La question est :
Peut-on écrire en ressentant l'histoire au niveau émotionnel comme le lecteur qui la lit ensuite ou comme si elle était projetée sur un écran de cinéma ?
Et du même coup :
Est-il nécessaire d'écrire en ressentant exactement toutes les émotions, et en voyant les images de ses scènes avec la netteté d'un film ?
En écrivant, on n'arrive pas à vivre en intégral son histoire comme si on la vivait en réalité pour de vrai. Normal puisque l'imagination et la réalité sont deux dimensions différentes.
L'imagination cerne les grandes lignes, parfois avec des flashes plus ou moins nets, mais dans l'ensemble elle reste dans le flou. Il y a juste les mots pour se raccrocher comme des bouées de sauvetage.
Si l'écrivain est dans ce cas, le lecteur aussi. Il va matérialiser les scènes avec plus ou moins de netteté, souvent moins, mais suffisamment pour avoir un fil conducteur qui le maintient à la surface de l'histoire et à travers elle.
Je pense qu'il ne faut pas trop se soucier de ne pas vivre totalement son histoire comme un film projeté sur un écran, à 100%. L'essentiel réside dans les mots que l'on emploie et qui vont former des phrases, qui elles se caleront dans des paragraphes, qui composeront les scènes et les chapitres.

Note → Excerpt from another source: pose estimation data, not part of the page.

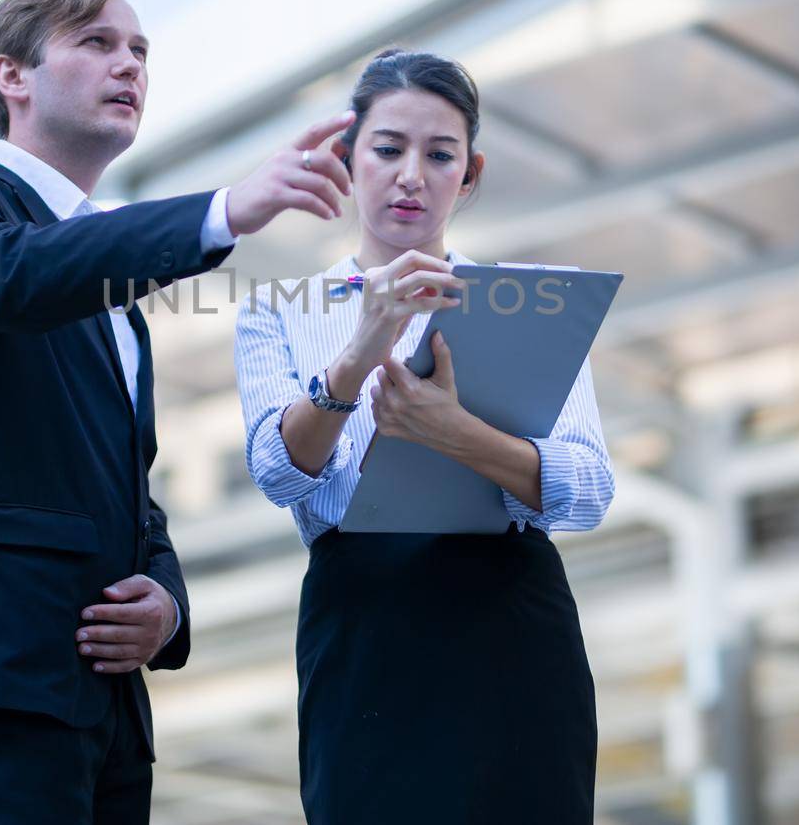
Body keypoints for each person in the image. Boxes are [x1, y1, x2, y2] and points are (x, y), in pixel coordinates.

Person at [0, 0, 357, 824]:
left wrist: (167, 602)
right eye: (96, 43)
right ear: (10, 74)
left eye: (139, 49)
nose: (130, 65)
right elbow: (5, 278)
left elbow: (129, 491)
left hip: (106, 713)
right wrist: (222, 211)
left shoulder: (111, 283)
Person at [233, 48, 616, 824]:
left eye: (440, 154)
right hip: (366, 619)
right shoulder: (282, 307)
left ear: (469, 175)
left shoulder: (526, 300)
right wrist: (357, 353)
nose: (412, 173)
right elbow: (280, 471)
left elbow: (587, 488)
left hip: (509, 614)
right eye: (388, 148)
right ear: (347, 159)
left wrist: (456, 433)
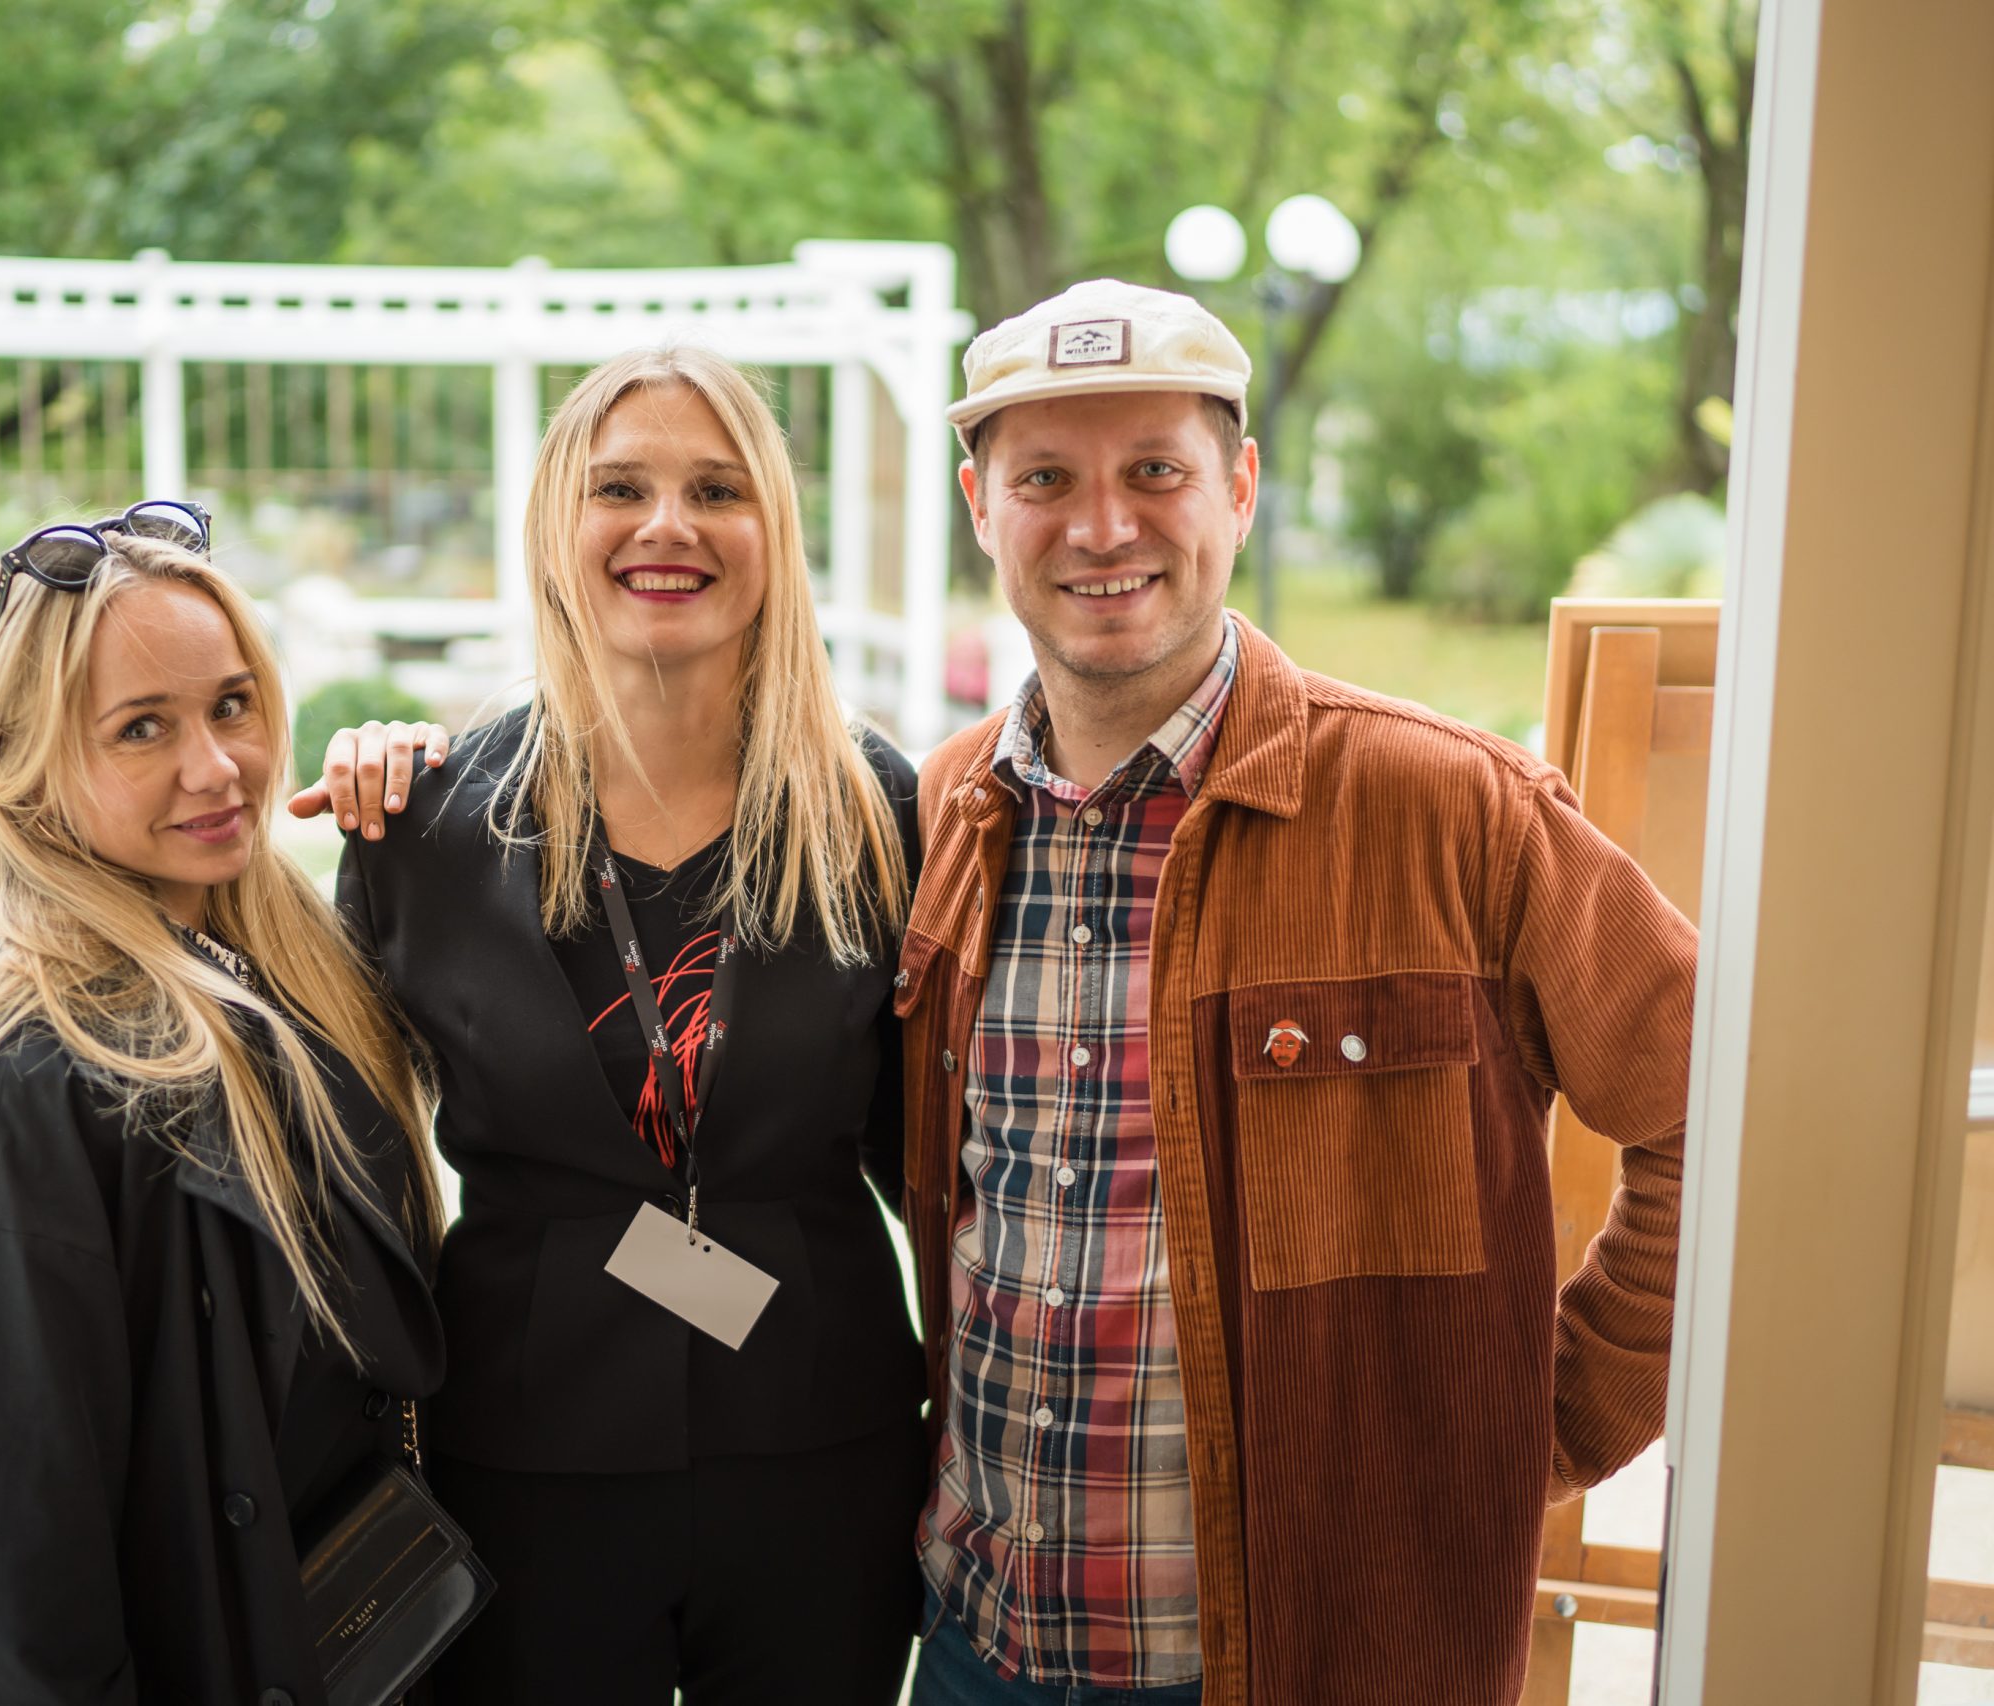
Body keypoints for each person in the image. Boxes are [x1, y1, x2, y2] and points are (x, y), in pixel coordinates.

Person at [894, 280, 1694, 1706]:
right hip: (978, 1644)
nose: (1102, 527)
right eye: (1045, 479)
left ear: (1242, 488)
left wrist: (1537, 1428)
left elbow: (1717, 1116)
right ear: (980, 506)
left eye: (1156, 470)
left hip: (1326, 1658)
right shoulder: (946, 809)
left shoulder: (1456, 808)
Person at [292, 347, 929, 1705]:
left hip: (819, 1454)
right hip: (526, 1465)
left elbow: (932, 1161)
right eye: (620, 488)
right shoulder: (425, 828)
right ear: (552, 528)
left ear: (774, 530)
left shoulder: (878, 811)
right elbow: (346, 1172)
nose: (667, 526)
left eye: (718, 490)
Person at [0, 503, 450, 1705]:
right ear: (24, 770)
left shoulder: (295, 988)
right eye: (142, 727)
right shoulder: (3, 1110)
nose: (216, 766)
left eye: (232, 705)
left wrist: (428, 801)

Après, en relisant, on peut savourer le résultat, se laisser porter et emporter par le rythme et la dynamique. Des fois ce sera un passage qui nous enveloppera de sensations et d'émotions, des fois un autre.
Une histoire combine des moments majeurs qui attirent plus, et des moments mineurs que l'on passe de façon neutre, et qui sont là juste pour relier des parties dans lesquelles la "vie de l'histoire" est plus forte et active.
En fait c'est comme dans la vie de tous les jours, dans une journée, on a une majorité de moments sans émotions particulières, et d'autres, que l'on peut compter sur les doigts d'une main des fois, et qui nous touchent vraiment.
On peut dire qu'on écrit comme on vit au quotidien. Et ce n'est pas plus mal, car si on avait des émotions en permanence, et des émotions fortes, on ne survivrait pas.